_Required action_. The expected result is the full set of records, copied precisely, with images dropped.

#### Input data ####

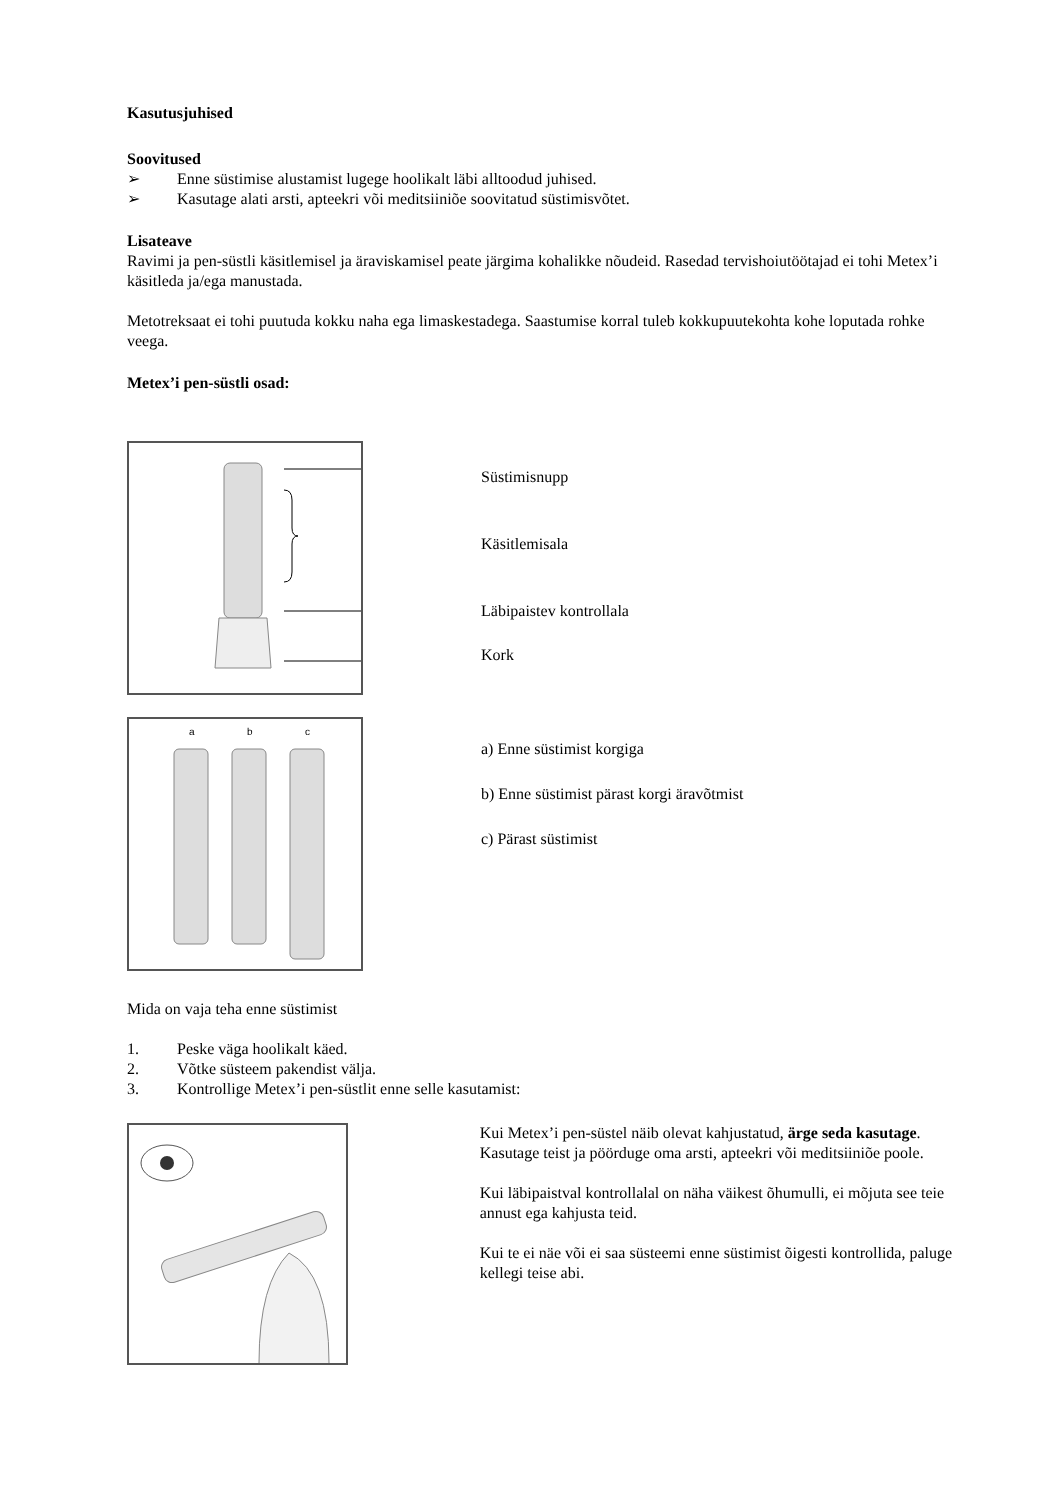Kasutusjuhised
Soovitused
➢ Enne süstimise alustamist lugege hoolikalt läbi alltoodud juhised.
➢ Kasutage alati arsti, apteekri või meditsiiniõe soovitatud süstimisvõtet.
Lisateave
Ravimi ja pen-süstli käsitlemisel ja äraviskamisel peate järgima kohalikke nõudeid. Rasedad tervishoiutöötajad ei tohi Metex’i käsitleda ja/ega manustada.
Metotreksaat ei tohi puutuda kokku naha ega limaskestadega. Saastumise korral tuleb kokkupuutekohta kohe loputada rohke veega.
Metex’i pen-süstli osad:
Süstimisnupp
Käsitlemisala
Läbipaistev kontrollala
Kork
a
b
c
a) Enne süstimist korgiga
b) Enne süstimist pärast korgi äravõtmist
c) Pärast süstimist
Mida on vaja teha enne süstimist
1. Peske väga hoolikalt käed.
2. Võtke süsteem pakendist välja.
3. Kontrollige Metex’i pen-süstlit enne selle kasutamist:
Kui Metex’i pen-süstel näib olevat kahjustatud, ärge seda kasutage. Kasutage teist ja pöörduge oma arsti, apteekri või meditsiiniõe poole.
Kui läbipaistval kontrollalal on näha väikest õhumulli, ei mõjuta see teie annust ega kahjusta teid.
Kui te ei näe või ei saa süsteemi enne süstimist õigesti kontrollida, paluge kellegi teise abi.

####

_Output_.
Kasutusjuhised
Soovitused
➢ Enne süstimise alustamist lugege hoolikalt läbi alltoodud juhised.
➢ Kasutage alati arsti, apteekri või meditsiiniõe soovitatud süstimisvõtet.
Lisateave
Ravimi ja pen-süstli käsitlemisel ja äraviskamisel peate järgima kohalikke nõudeid. Rasedad tervishoiutöötajad ei tohi Metex’i käsitleda ja/ega manustada.
Metotreksaat ei tohi puutuda kokku naha ega limaskestadega. Saastumise korral tuleb kokkupuutekohta kohe loputada rohke veega.
Metex’i pen-süstli osad:
Süstimisnupp
Käsitlemisala
Läbipaistev kontrollala
Kork
a
b
c
a) Enne süstimist korgiga
b) Enne süstimist pärast korgi äravõtmist
c) Pärast süstimist
Mida on vaja teha enne süstimist
1. Peske väga hoolikalt käed.
2. Võtke süsteem pakendist välja.
3. Kontrollige Metex’i pen-süstlit enne selle kasutamist:
Kui Metex’i pen-süstel näib olevat kahjustatud, ärge seda kasutage. Kasutage teist ja pöörduge oma arsti, apteekri või meditsiiniõe poole.
Kui läbipaistval kontrollalal on näha väikest õhumulli, ei mõjuta see teie annust ega kahjusta teid.
Kui te ei näe või ei saa süsteemi enne süstimist õigesti kontrollida, paluge kellegi teise abi.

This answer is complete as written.